Last updated: Sat 4 Apr 2015, 9:16 AM

She and a handful of others are the first of Pakistan’s transgender “hijra” community — which includes transsexuals, transvestites and others — to register as candidates.

Dressed in a long, checked outfit with black lace sleeves, her red hair piled on top of her head, she resembles the hoopoe, the flamboyant and industrious bird crowned with a shock of red feathers that she chose as a campaign symbol.

Often ridiculed or attacked, hijras are treated as misfits in Pakistani society.

“Transgender people get our first threats from our own family,” Rana told Reuters during an interview in her tiny apartment in the crowded port city of Karachi. She is a candidate for the Sindh provincial assembly from one of the city’s constituencies. “I always tell the transgenders to endure the things that their family says to them,” she said. “It’s more difficult to tolerate nasty things said by the world.” The Supreme Court ruled in 2011 that hijras could get national identity cards as a “third sex,” neither man nor woman. Now that they have legal standing, at least four members of the community are standing for elections.

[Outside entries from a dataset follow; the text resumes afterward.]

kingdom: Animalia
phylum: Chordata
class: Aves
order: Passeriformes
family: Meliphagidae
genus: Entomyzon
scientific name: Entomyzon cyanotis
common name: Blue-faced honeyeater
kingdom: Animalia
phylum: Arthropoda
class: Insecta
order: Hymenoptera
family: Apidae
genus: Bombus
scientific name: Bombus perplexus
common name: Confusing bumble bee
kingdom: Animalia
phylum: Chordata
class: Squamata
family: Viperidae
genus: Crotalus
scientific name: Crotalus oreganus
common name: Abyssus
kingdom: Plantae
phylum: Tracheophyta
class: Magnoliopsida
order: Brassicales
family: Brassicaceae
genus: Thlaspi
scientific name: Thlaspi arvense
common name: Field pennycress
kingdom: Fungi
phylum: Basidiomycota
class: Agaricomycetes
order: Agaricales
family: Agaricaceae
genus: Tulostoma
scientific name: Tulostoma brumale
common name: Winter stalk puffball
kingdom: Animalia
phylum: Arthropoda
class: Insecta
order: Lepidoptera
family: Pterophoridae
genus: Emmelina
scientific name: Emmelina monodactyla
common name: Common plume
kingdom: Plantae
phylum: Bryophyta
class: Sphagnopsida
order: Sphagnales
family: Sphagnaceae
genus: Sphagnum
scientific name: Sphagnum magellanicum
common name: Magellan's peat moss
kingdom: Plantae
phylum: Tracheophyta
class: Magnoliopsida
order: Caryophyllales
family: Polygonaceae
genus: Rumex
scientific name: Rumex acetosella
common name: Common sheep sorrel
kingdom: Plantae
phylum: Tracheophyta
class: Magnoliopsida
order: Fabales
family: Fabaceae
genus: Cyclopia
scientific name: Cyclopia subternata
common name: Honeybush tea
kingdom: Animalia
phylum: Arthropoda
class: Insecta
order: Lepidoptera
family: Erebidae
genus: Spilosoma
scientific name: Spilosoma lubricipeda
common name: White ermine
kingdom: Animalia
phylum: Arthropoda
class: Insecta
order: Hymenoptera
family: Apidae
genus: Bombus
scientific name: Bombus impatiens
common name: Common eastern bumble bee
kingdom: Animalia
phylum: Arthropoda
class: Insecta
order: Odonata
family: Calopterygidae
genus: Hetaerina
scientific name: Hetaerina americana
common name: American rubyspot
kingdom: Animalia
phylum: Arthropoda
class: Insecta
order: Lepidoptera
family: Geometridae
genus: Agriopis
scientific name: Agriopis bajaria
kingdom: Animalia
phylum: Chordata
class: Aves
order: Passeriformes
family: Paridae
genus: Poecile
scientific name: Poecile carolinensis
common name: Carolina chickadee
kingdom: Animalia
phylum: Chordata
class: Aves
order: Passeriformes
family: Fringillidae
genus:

Many hijras in Pakistan and in neighbouring India are attacked, raped or forced to work as sex workers to support themselves. Others beg for alms at traffic lights or on the streets.

Rana, 45, wants to change some of those injustices. After years of working as a dancing girl, she became a social worker dedicated to protecting her community.

Rana’s lowest point came five years ago, when she and friends held a public collection to help a colleague with cancer. They stood all day in the heat, but she only got $1 from a small girl who came forward and asked what they were doing. After listening, she solemnly handed over a note.